The cost of major venues at London's 2012 Olympic Games has risen dramatically over the past six months and the main stadium will be double its original burden on the taxpayer, the Government admitted yesterday.
In its annual report on the 2012 budget, the Department for Culture, Media, and Sport, said the Olympic stadium may eventually cost £547m – £22m more than thought in September and up from an original estimate of £282m in 2004. "Emerging pressures" on the construction of the site mean the cost of building all the venues in the Olympic Park is forecast to rise by £196m. But organisers believe that potential savings mean that only an extra £3m needs to be found – negligible within the overall contingency budget of £2bn.
The overall cost has remained at £9.3bn and ministers say they are confident of delivering the Games on time and on budget. The likeliest threat to the overall budget may arise from security for what will be the biggest policing operation in British history.

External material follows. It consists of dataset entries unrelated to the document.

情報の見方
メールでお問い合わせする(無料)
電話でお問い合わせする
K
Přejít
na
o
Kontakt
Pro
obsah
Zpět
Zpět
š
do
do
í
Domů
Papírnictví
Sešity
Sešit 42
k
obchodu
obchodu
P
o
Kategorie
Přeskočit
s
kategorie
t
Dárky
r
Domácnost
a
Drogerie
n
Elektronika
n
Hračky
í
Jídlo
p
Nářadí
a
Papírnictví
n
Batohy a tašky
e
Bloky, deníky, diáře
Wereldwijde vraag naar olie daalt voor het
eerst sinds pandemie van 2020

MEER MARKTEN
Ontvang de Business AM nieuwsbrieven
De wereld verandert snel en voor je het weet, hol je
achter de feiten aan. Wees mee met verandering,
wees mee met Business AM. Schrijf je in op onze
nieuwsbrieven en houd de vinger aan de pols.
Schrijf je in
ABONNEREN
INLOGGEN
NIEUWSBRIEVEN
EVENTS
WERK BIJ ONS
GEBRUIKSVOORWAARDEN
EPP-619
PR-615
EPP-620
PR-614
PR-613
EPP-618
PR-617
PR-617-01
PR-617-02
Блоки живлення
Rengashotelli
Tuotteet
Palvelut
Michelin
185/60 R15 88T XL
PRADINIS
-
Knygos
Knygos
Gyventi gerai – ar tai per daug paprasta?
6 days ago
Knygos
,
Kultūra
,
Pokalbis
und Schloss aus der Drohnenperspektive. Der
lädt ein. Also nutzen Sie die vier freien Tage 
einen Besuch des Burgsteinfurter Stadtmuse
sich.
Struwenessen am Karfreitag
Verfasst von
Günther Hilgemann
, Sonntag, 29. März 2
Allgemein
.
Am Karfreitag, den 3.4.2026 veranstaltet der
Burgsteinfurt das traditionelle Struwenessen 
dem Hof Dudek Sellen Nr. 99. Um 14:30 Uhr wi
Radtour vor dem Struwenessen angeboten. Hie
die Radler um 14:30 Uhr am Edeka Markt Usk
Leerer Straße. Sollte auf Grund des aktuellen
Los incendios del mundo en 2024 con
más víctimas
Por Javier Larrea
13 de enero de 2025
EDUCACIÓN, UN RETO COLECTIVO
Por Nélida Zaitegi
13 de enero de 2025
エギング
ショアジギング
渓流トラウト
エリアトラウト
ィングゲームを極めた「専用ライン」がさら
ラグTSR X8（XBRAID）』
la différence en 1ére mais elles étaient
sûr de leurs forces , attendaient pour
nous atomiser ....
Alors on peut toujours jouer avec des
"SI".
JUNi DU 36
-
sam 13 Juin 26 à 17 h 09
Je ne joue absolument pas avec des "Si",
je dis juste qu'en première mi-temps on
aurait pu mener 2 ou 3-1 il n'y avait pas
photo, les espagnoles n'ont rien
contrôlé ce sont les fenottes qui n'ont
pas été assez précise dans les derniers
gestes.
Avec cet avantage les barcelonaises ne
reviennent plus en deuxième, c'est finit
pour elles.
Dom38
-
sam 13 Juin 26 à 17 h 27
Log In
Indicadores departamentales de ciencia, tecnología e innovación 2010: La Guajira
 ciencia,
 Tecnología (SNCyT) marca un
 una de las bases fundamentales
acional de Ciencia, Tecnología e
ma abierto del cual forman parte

Tessa Jowell, the Olympics minister, said: "This shows that we are on course to remain on budget despite the current economic downturn. It [the budget] will not be exceeded.
"While forecasts have risen on some venues, these increases have been offset by savings in infrastructure and around the venues and work to clean up the park."
Ms Jowell also announced the creation of a Legacy Company, administered in conjunction with the Mayor of London, Boris Johnson, to oversee long-term benefits of the Games for the capital.